Despite the problematic docket allocation for detectives in the Western Cape, Faull added that internationally, successful conviction rates are low and that even fewer convictions culminate in prison sentencing. He also explained that the problem of docket allocation cannot be resolved by simply hiring more detectives or by increasing the size of the police service.
“Even in the United Kingdom, only 2.2 percent of all crimes result in a criminal conviction and only 0.3 percent result in a prison sentence – that’s in a country where, to my understanding, detectives try not to carry more than 5 dockets at a time,” said Faull.
“We have very high crime society and we have a large police organisation already, so it isn’t a matter of simply hiring more detectives to dilute the case load. It might be about changing the systems so we more quickly relieve detectives of certain cases when we know that there’s very little to do on them. If a case can’t be pursued, then it should be closed immediately – potentially by an administrator – so detectives can focus on cases that are most likely to lead to arrest and successful conviction.”

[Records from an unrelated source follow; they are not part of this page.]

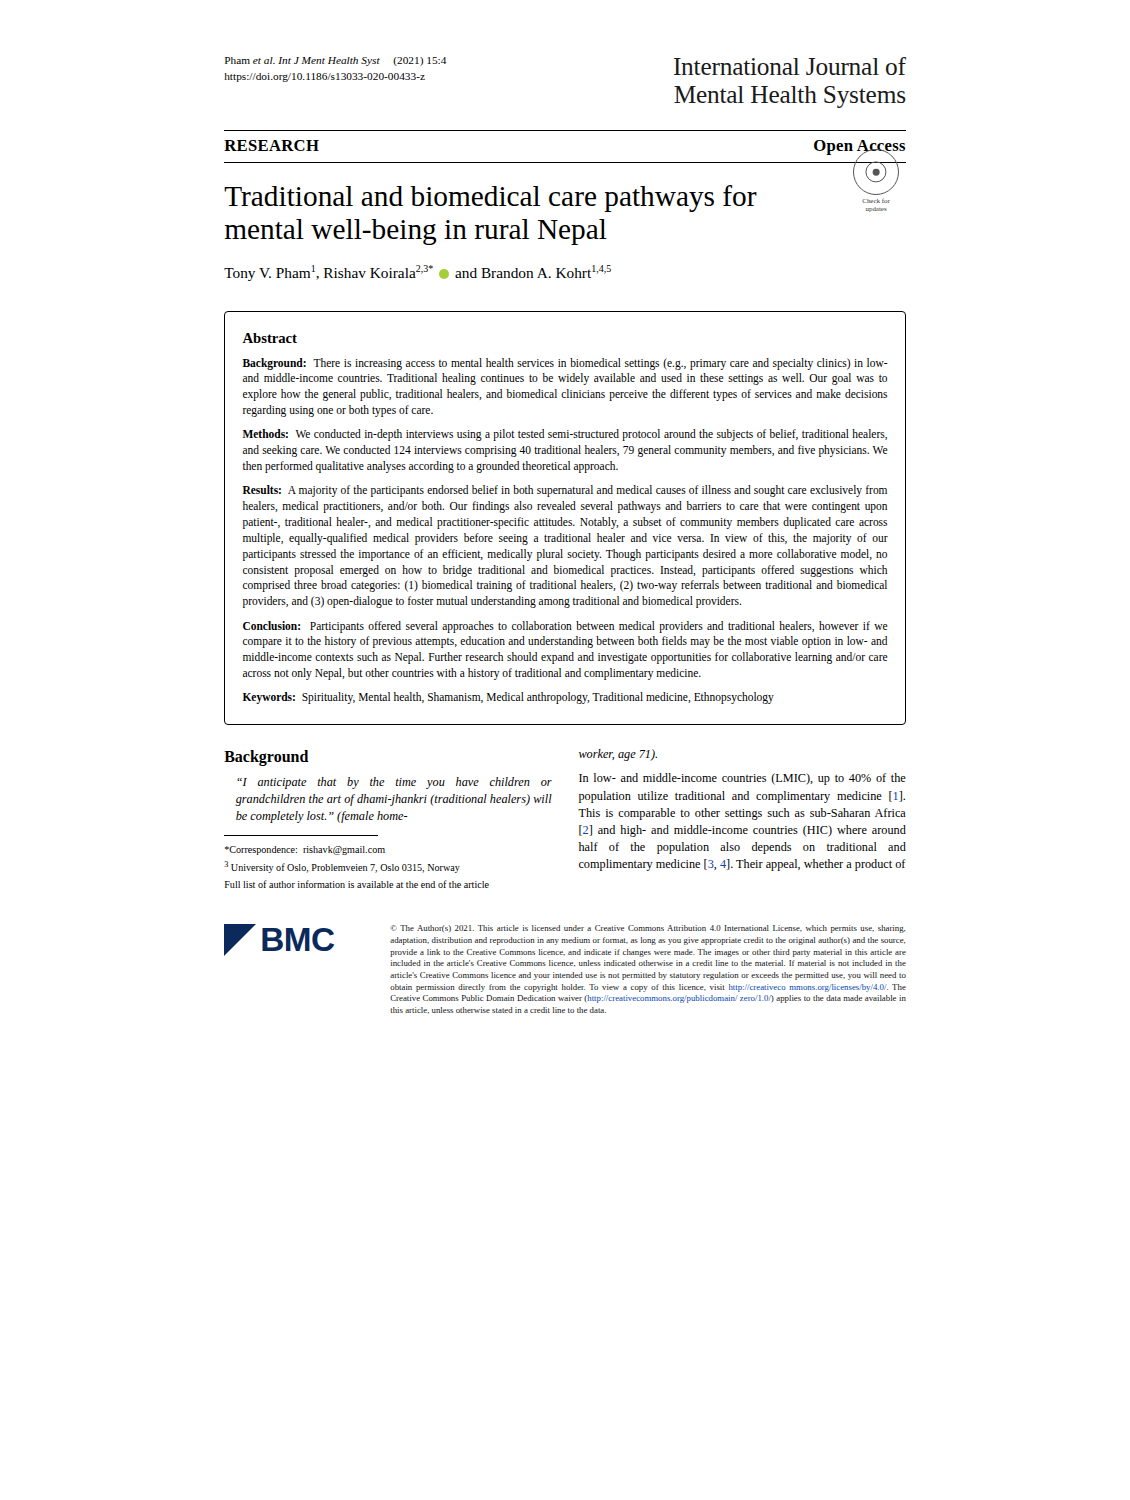Pham et al. Int J Ment Health Syst (2021) 15:4
https://doi.org/10.1186/s13033-020-00433-z
International Journal of
Mental Health Systems
RESEARCH
Open Access
Check for
updates
Traditional and biomedical care pathways for mental well-being in rural Nepal
Tony V. Pham1, Rishav Koirala2,3* and Brandon A. Kohrt1,4,5
Abstract
Background: There is increasing access to mental health services in biomedical settings (e.g., primary care and specialty clinics) in low- and middle-income countries. Traditional healing continues to be widely available and used in these settings as well. Our goal was to explore how the general public, traditional healers, and biomedical clinicians perceive the different types of services and make decisions regarding using one or both types of care.
Methods: We conducted in-depth interviews using a pilot tested semi-structured protocol around the subjects of belief, traditional healers, and seeking care. We conducted 124 interviews comprising 40 traditional healers, 79 general community members, and five physicians. We then performed qualitative analyses according to a grounded theoretical approach.
Results: A majority of the participants endorsed belief in both supernatural and medical causes of illness and sought care exclusively from healers, medical practitioners, and/or both. Our findings also revealed several pathways and barriers to care that were contingent upon patient-, traditional healer-, and medical practitioner-specific attitudes. Notably, a subset of community members duplicated care across multiple, equally-qualified medical providers before seeing a traditional healer and vice versa. In view of this, the majority of our participants stressed the importance of an efficient, medically plural society. Though participants desired a more collaborative model, no consistent proposal emerged on how to bridge traditional and biomedical practices. Instead, participants offered suggestions which comprised three broad categories: (1) biomedical training of traditional healers, (2) two-way referrals between traditional and biomedical providers, and (3) open-dialogue to foster mutual understanding among traditional and biomedical providers.
Conclusion: Participants offered several approaches to collaboration between medical providers and traditional healers, however if we compare it to the history of previous attempts, education and understanding between both fields may be the most viable option in low- and middle-income contexts such as Nepal. Further research should expand and investigate opportunities for collaborative learning and/or care across not only Nepal, but other countries with a history of traditional and complimentary medicine.
Keywords: Spirituality, Mental health, Shamanism, Medical anthropology, Traditional medicine, Ethnopsychology
Background
“I anticipate that by the time you have children or grandchildren the art of dhami-jhankri (traditional healers) will be completely lost.” (female home-
*Correspondence: rishavk@gmail.com
3 University of Oslo, Problemveien 7, Oslo 0315, Norway
Full list of author information is available at the end of the article
worker, age 71).
In low- and middle-income countries (LMIC), up to 40% of the population utilize traditional and complimentary medicine [1]. This is comparable to other settings such as sub-Saharan Africa [2] and high- and middle-income countries (HIC) where around half of the population also depends on traditional and complimentary medicine [3, 4]. Their appeal, whether a product of
BMC
© The Author(s) 2021. This article is licensed under a Creative Commons Attribution 4.0 International License, which permits use, sharing, adaptation, distribution and reproduction in any medium or format, as long as you give appropriate credit to the original author(s) and the source, provide a link to the Creative Commons licence, and indicate if changes were made. The images or other third party material in this article are included in the article's Creative Commons licence, unless indicated otherwise in a credit line to the material. If material is not included in the article's Creative Commons licence and your intended use is not permitted by statutory regulation or exceeds the permitted use, you will need to obtain permission directly from the copyright holder. To view a copy of this licence, visit http://creativeco mmons.org/licenses/by/4.0/. The Creative Commons Public Domain Dedication waiver (http://creativecommons.org/publicdomain/ zero/1.0/) applies to the data made available in this article, unless otherwise stated in a credit line to the data.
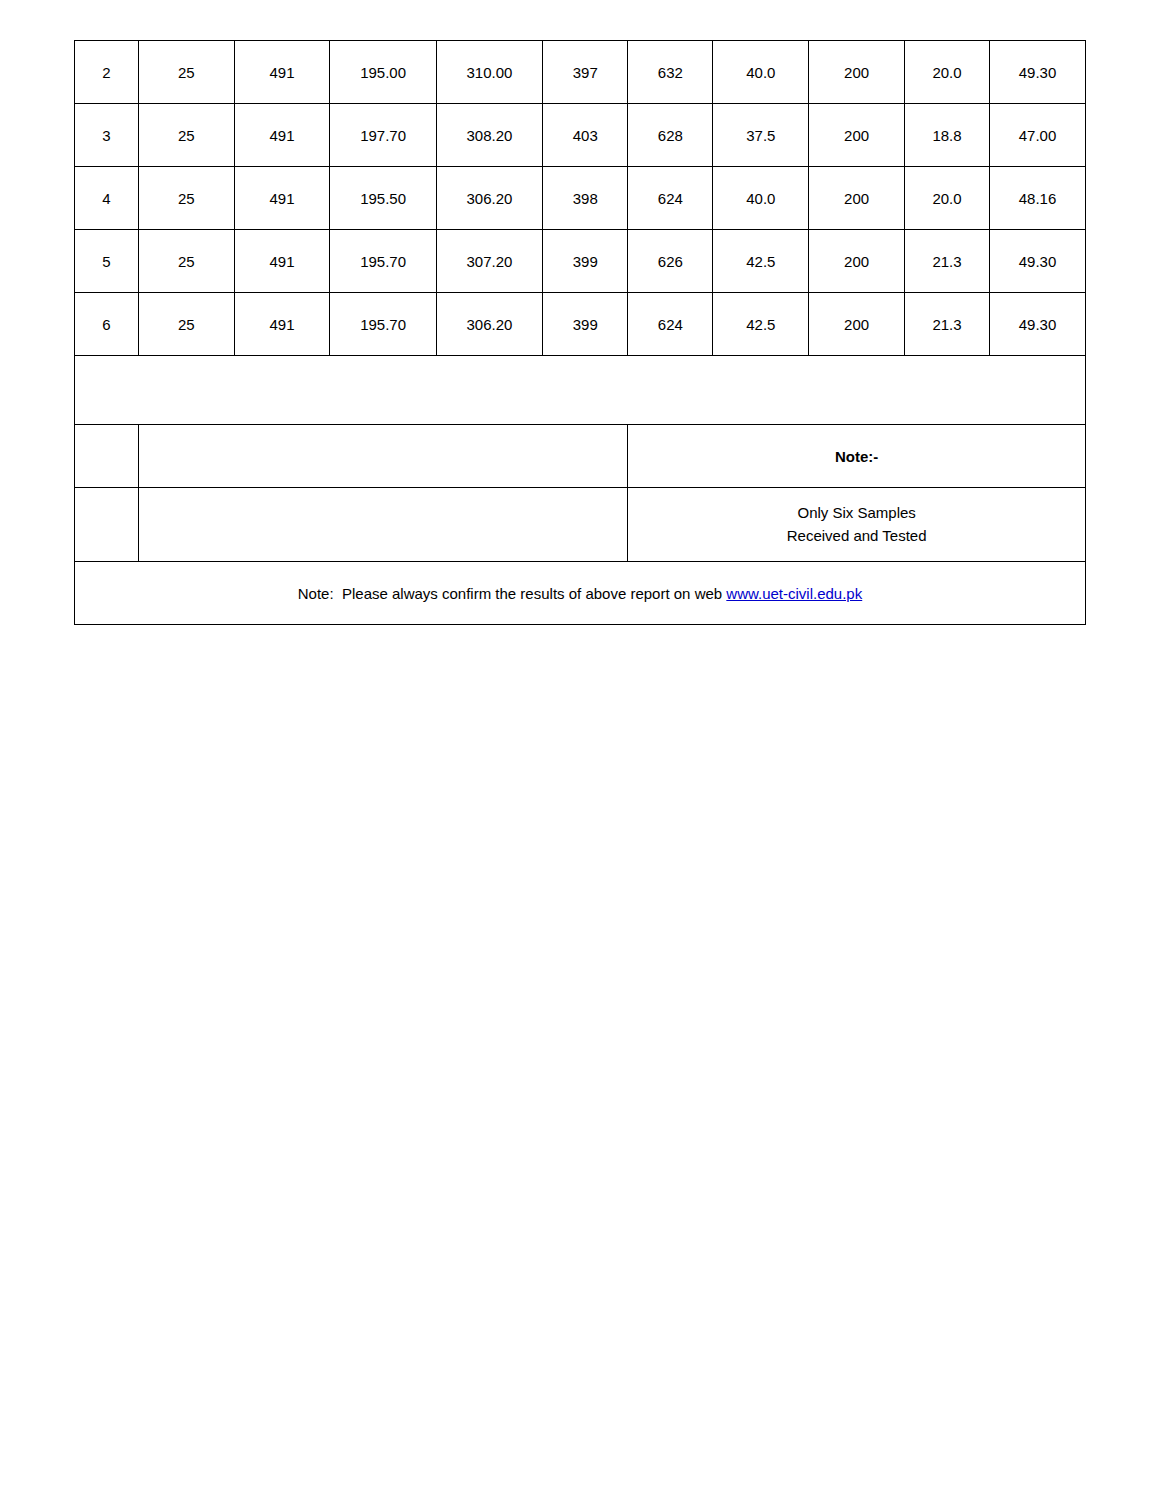| 2 | 25 | 491 | 195.00 | 310.00 | 397 | 632 | 40.0 | 200 | 20.0 | 49.30 |
| 3 | 25 | 491 | 197.70 | 308.20 | 403 | 628 | 37.5 | 200 | 18.8 | 47.00 |
| 4 | 25 | 491 | 195.50 | 306.20 | 398 | 624 | 40.0 | 200 | 20.0 | 48.16 |
| 5 | 25 | 491 | 195.70 | 307.20 | 399 | 626 | 42.5 | 200 | 21.3 | 49.30 |
| 6 | 25 | 491 | 195.70 | 306.20 | 399 | 624 | 42.5 | 200 | 21.3 | 49.30 |
| | | Note:- |
| | | Only Six Samples Received and Tested |
| Note: Please always confirm the results of above report on web www.uet-civil.edu.pk |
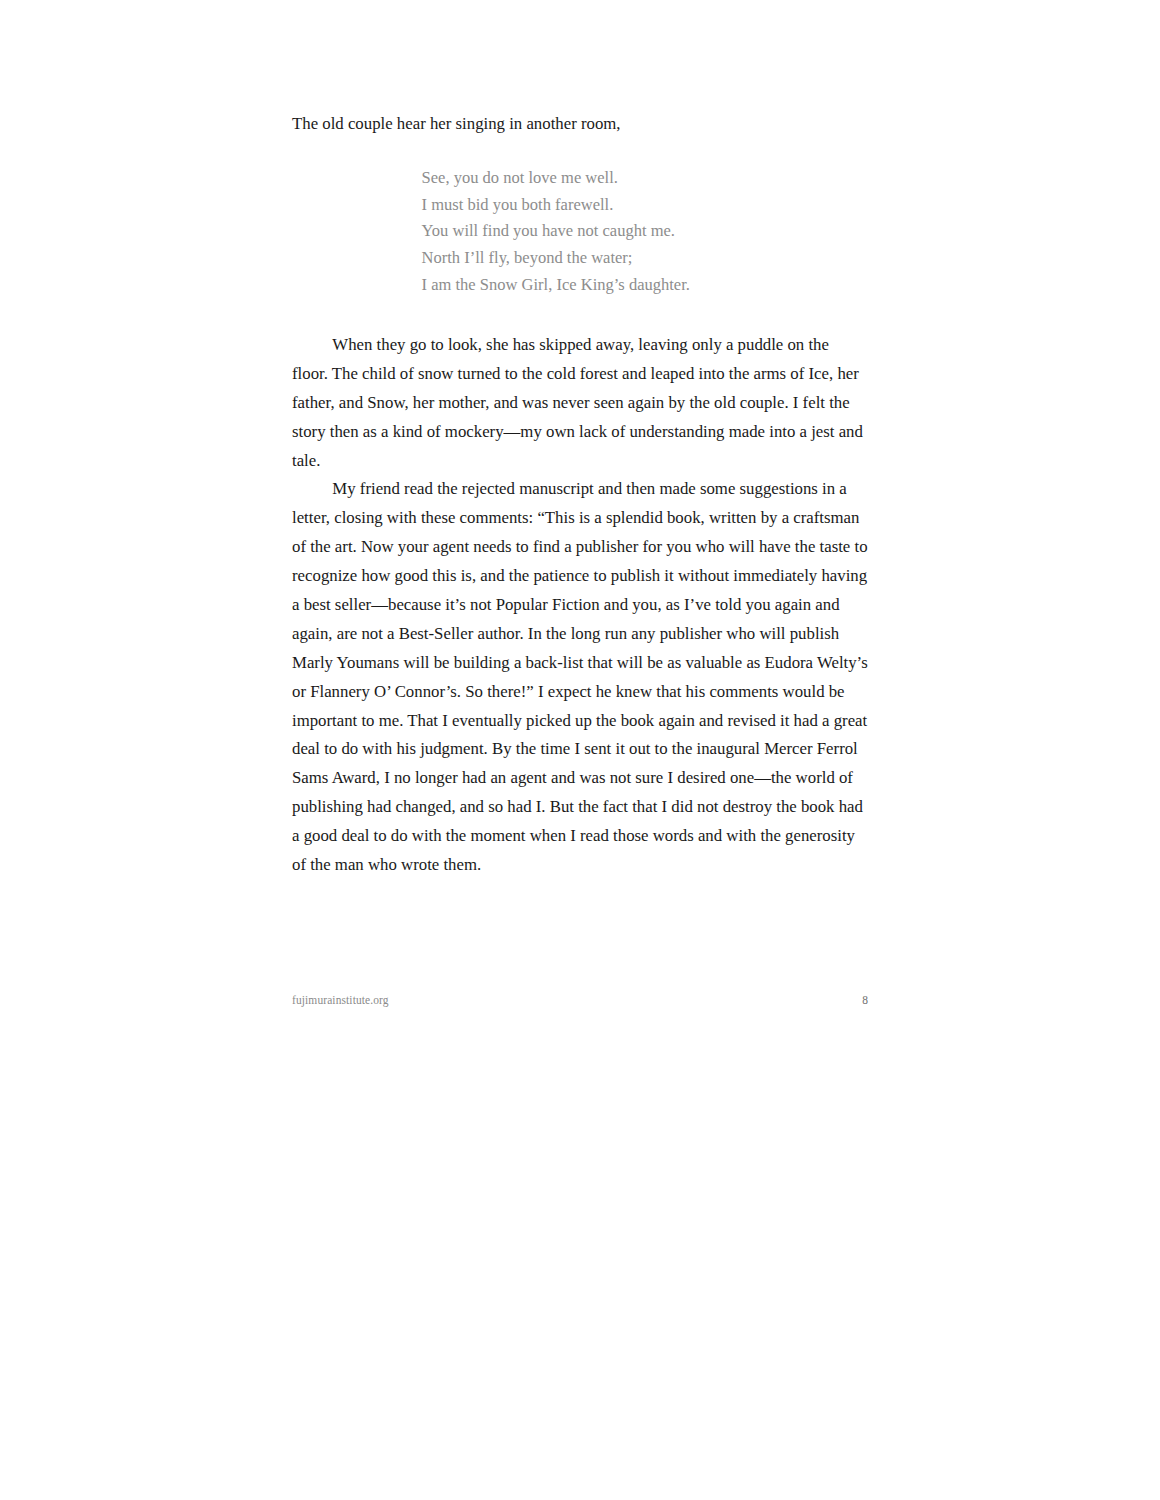The old couple hear her singing in another room,
See, you do not love me well.
I must bid you both farewell.
You will find you have not caught me.
North I’ll fly, beyond the water;
I am the Snow Girl, Ice King’s daughter.
When they go to look, she has skipped away, leaving only a puddle on the floor. The child of snow turned to the cold forest and leaped into the arms of Ice, her father, and Snow, her mother, and was never seen again by the old couple. I felt the story then as a kind of mockery—my own lack of understanding made into a jest and tale.
My friend read the rejected manuscript and then made some suggestions in a letter, closing with these comments: “This is a splendid book, written by a craftsman of the art. Now your agent needs to find a publisher for you who will have the taste to recognize how good this is, and the patience to publish it without immediately having a best seller—because it’s not Popular Fiction and you, as I’ve told you again and again, are not a Best-Seller author. In the long run any publisher who will publish Marly Youmans will be building a back-list that will be as valuable as Eudora Welty’s or Flannery O’ Connor’s. So there!” I expect he knew that his comments would be important to me. That I eventually picked up the book again and revised it had a great deal to do with his judgment. By the time I sent it out to the inaugural Mercer Ferrol Sams Award, I no longer had an agent and was not sure I desired one—the world of publishing had changed, and so had I. But the fact that I did not destroy the book had a good deal to do with the moment when I read those words and with the generosity of the man who wrote them.
fujimurainstitute.org 8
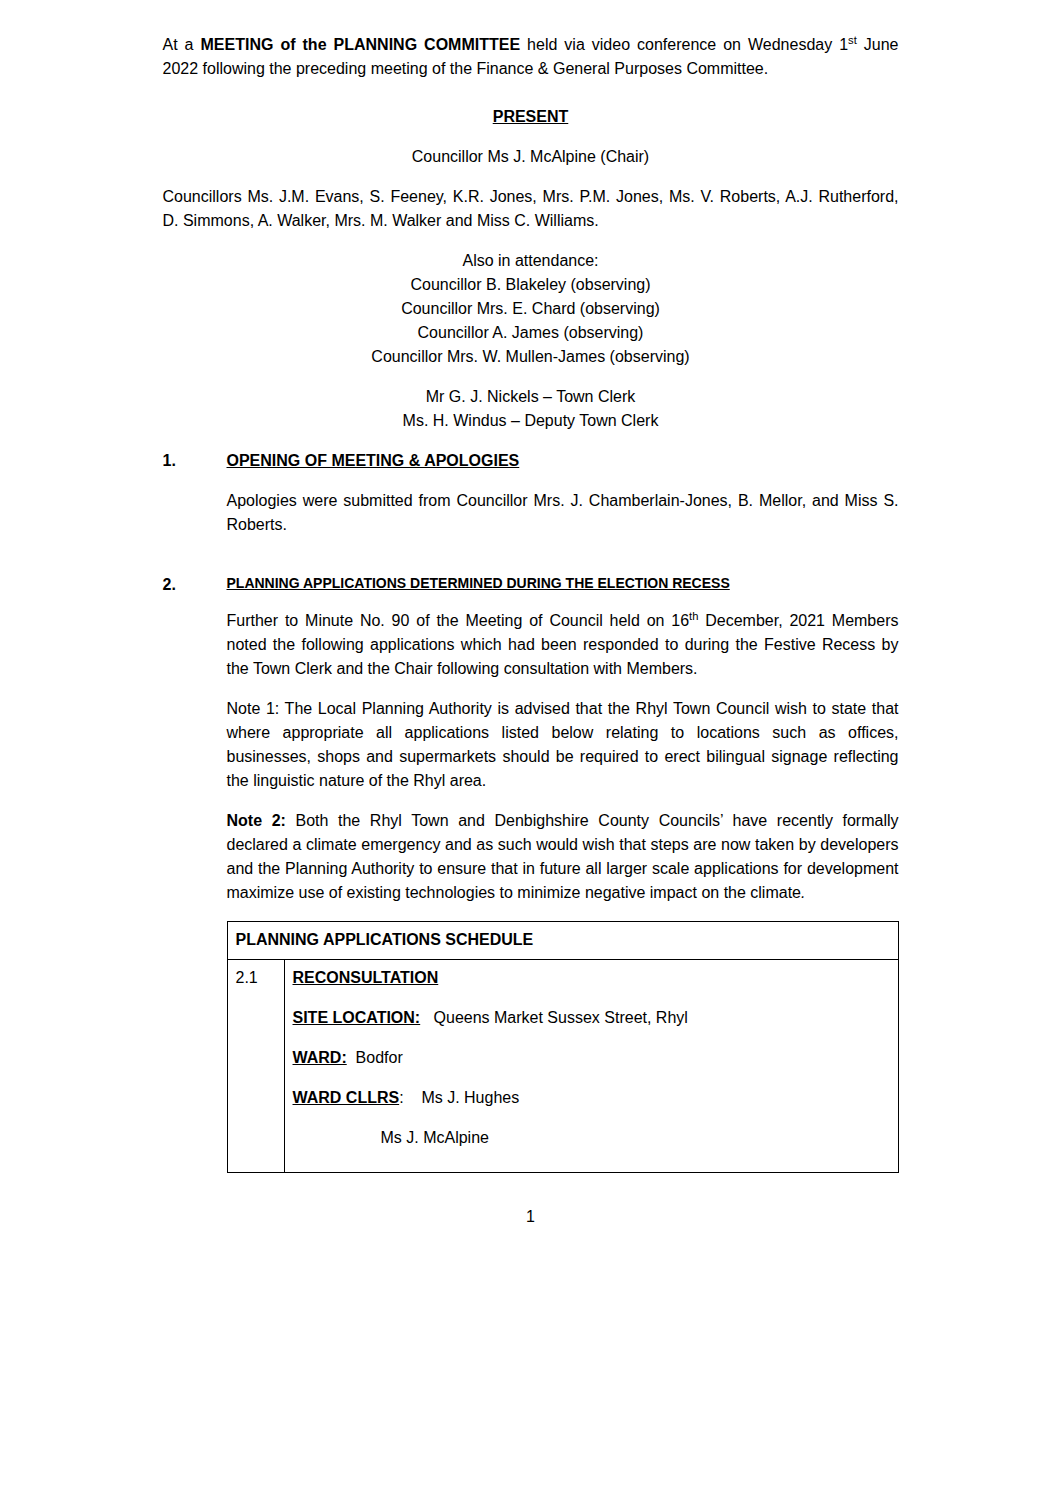At a MEETING of the PLANNING COMMITTEE held via video conference on Wednesday 1st June 2022 following the preceding meeting of the Finance & General Purposes Committee.
PRESENT
Councillor Ms J. McAlpine (Chair)
Councillors Ms. J.M. Evans, S. Feeney, K.R. Jones, Mrs. P.M. Jones, Ms. V. Roberts, A.J. Rutherford, D. Simmons, A. Walker, Mrs. M. Walker and Miss C. Williams.
Also in attendance:
Councillor B. Blakeley (observing)
Councillor Mrs. E. Chard (observing)
Councillor A. James (observing)
Councillor Mrs. W. Mullen-James (observing)
Mr G. J. Nickels – Town Clerk
Ms. H. Windus – Deputy Town Clerk
1.
OPENING OF MEETING & APOLOGIES
Apologies were submitted from Councillor Mrs. J. Chamberlain-Jones, B. Mellor, and Miss S. Roberts.
2.
PLANNING APPLICATIONS DETERMINED DURING THE ELECTION RECESS
Further to Minute No. 90 of the Meeting of Council held on 16th December, 2021 Members noted the following applications which had been responded to during the Festive Recess by the Town Clerk and the Chair following consultation with Members.
Note 1: The Local Planning Authority is advised that the Rhyl Town Council wish to state that where appropriate all applications listed below relating to locations such as offices, businesses, shops and supermarkets should be required to erect bilingual signage reflecting the linguistic nature of the Rhyl area.
Note 2: Both the Rhyl Town and Denbighshire County Councils’ have recently formally declared a climate emergency and as such would wish that steps are now taken by developers and the Planning Authority to ensure that in future all larger scale applications for development maximize use of existing technologies to minimize negative impact on the climate.
| PLANNING APPLICATIONS SCHEDULE |
| --- |
| 2.1 | RECONSULTATION SITE LOCATION: Queens Market Sussex Street, Rhyl WARD: Bodfor WARD CLLRS : Ms J. Hughes Ms J. McAlpine |
1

“We should be focusing on cases that are most likely to be solved and on those which cause the most harm.”
A press release by Western Cape Minister of Community Safety, Albert Fritz explained how vital the functions of detectives are in the police service and claimed a provincial shortage in that regard.
“Ultimately, Detectives are responsible for gathering evidence and facts for criminal cases. Their critical services include interviewing potential suspects, examining records and apprehending criminals. The quality of their work determines whether a case is solved or dropped,” reads the statement.
“At present, the Western Cape does not have enough detectives to investigate the spate of criminality and gangsterism in the province. There is a shortage of 548 detectives in the Western Cape and 142 posts currently remain vacant.”